Aside: Identifying Deadlocks

It would probably be useful to identify the locks from the DB itself. Below is a nifty little query that does exactly that:

do_locks_exist.sql
SELECT EXISTS (
SELECT
    1
FROM
    pg_stat_activity ps
    JOIN pg_locks pl on ps.pid = pl.pid
WHERE
    pl.relation = 'schema.my_table'::regclass
    AND NOT pl.granted
    AND ps.datname = current_database();
);

The “Hack”

The query alone obviously isn’t helpful, so we can “hack” a solution - something that I quickly cobbled up together to patch this issue. All that needs to be done is to duplicate the view and treat the duplicate as a backup in case the primary view fails. Now here me out — this is far from the ideal solution — but it works to a good extent. At the time, we settled for this work-around as upgrades on our servers were interfering with our judgement. Hence, we settled for the most basic approach.
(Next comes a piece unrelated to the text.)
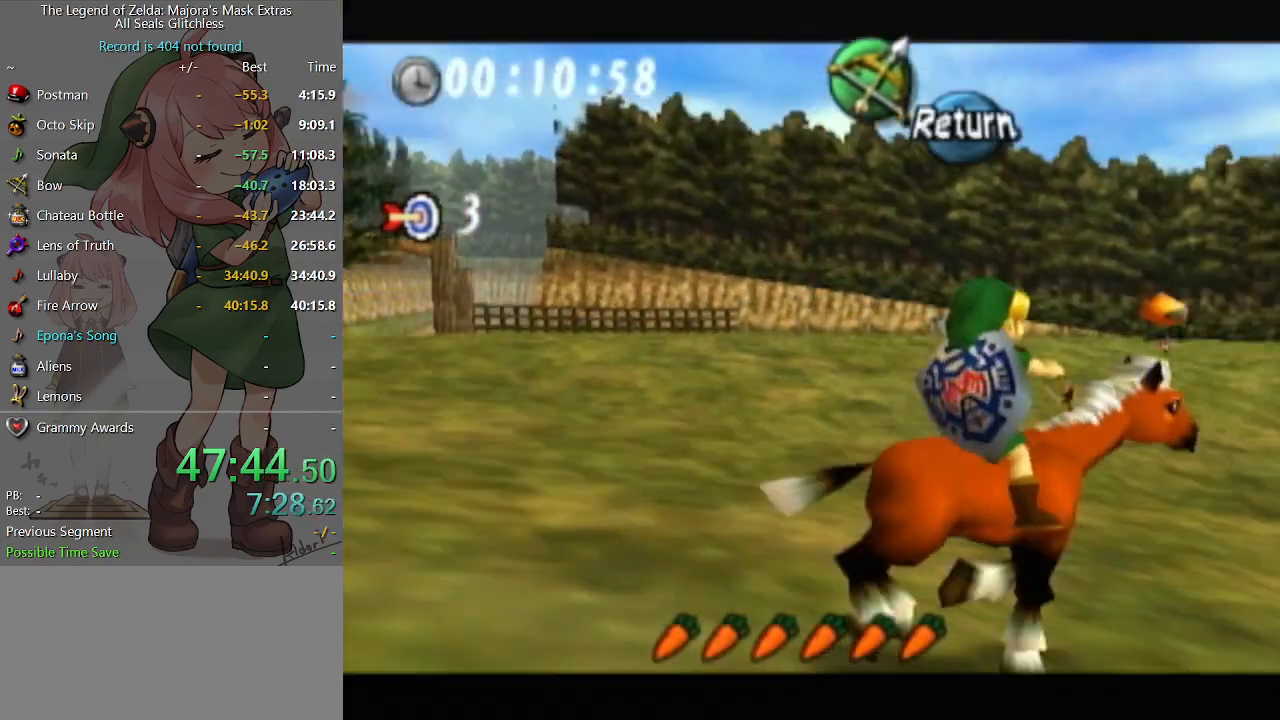
{"buttons": ["B"], "left_stick": "up-left", "right_stick": "center", "events": [[67, "B", "down"], [133, "left_stick", "up-left"]]}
With this approach, one need simply check if there exists a lock on the view. The implementation of the doesViewContainLock() method is given above.

MVRefreshScheduler.java
public class MVRefreshScheduler {
  @Autowired
  private UtilRepository utilRepository;
 
  @Scheduled(cron = "*/m * * * *")
  public void refreshMV() {
    if (!schedulerEnabled) {
      log.warn("MVRefreshScheduler not enabled");
      return;
    }
 
    try {
      utilRepository.callRefresh();
      if (utilRepository.doesViewContainLock("schema.mv_primary")) {
        utilRepository.callRefreshBackup();
      } else {
        utilRepository.callRefreshPrimary();
      }
    } catch (Exception e) {
      log.error(e);
    }
  }
}

Show Me The Real Solution

What if I told you there was a way to access the materialized view while it was still being refreshed? Postgres allows the REFRESH MATERIALIZED VIEW [CONCURRENTLY] option whose sole purpose is to allow allow the materialized view to remain accessible for reads during the refresh process. The single prerequisite is that the materialized view requires a UNIQUE index on it. You could even schedule these refreshes just as we did the standard refresh.

Remarks

PostgreSQL’s materialized views can really boost performance in applications that handle a lot of data. But to get the most out of them, it’s important to use the REFRESH MATERIALIZED VIEW [CONCURRENTLY] command effectively. Even with automated solutions as described, (1) there is still some overhead in maintaining the scheduler job, and (2) there will be stale data between refreshes.